Transcribed page contents:
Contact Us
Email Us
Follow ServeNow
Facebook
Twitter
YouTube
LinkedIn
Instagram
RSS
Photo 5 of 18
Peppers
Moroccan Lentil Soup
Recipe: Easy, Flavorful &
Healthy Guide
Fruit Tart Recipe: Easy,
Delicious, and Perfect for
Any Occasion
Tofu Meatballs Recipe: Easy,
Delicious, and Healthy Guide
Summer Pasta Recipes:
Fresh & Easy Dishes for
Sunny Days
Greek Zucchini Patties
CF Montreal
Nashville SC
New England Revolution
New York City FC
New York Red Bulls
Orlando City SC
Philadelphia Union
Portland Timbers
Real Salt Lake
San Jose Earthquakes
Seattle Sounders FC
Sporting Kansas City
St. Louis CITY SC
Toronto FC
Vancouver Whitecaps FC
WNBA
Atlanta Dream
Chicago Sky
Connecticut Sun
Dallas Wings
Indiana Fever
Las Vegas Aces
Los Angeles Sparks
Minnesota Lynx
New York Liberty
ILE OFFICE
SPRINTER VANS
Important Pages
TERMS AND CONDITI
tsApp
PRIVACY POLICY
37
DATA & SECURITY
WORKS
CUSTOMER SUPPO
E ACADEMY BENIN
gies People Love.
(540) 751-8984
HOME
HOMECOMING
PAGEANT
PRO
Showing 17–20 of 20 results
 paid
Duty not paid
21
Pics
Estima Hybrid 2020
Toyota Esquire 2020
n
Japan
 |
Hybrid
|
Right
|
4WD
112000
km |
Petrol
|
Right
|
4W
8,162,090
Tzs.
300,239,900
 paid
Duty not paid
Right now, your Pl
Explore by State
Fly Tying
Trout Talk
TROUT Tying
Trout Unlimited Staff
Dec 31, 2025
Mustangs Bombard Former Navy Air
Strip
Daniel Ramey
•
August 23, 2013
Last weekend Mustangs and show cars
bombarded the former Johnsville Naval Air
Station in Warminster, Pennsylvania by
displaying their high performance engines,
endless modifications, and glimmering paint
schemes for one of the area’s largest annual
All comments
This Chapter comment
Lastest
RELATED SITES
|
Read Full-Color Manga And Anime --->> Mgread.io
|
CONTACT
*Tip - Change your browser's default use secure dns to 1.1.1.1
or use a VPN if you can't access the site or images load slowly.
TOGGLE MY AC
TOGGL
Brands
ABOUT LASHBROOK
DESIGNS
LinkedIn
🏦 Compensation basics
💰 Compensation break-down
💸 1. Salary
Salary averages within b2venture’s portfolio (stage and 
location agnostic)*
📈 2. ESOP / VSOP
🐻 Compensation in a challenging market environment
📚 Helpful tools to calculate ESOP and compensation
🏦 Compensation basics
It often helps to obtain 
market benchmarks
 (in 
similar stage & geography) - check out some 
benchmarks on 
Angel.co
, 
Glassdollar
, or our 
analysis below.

=== Goal of the exercise ===
Render the lines from the start of the items through the line containing "Sporting Kansas City" as a numbered list, leaving out any blank lines.

=== Output for this task ===
1. Contact Us
2. Email Us
3. Follow ServeNow
4. Facebook
5. Twitter
6. YouTube
7. LinkedIn
8. Instagram
9. RSS
10. Photo 5 of 18
11. Peppers
12. Moroccan Lentil Soup
13. Recipe: Easy, Flavorful &
14. Healthy Guide
15. Fruit Tart Recipe: Easy,
16. Delicious, and Perfect for
17. Any Occasion
18. Tofu Meatballs Recipe: Easy,
19. Delicious, and Healthy Guide
20. Summer Pasta Recipes:
21. Fresh & Easy Dishes for
22. Sunny Days
23. Greek Zucchini Patties
24. CF Montreal
25. Nashville SC
26. New England Revolution
27. New York City FC
28. New York Red Bulls
29. Orlando City SC
30. Philadelphia Union
31. Portland Timbers
32. Real Salt Lake
33. San Jose Earthquakes
34. Seattle Sounders FC
35. Sporting Kansas City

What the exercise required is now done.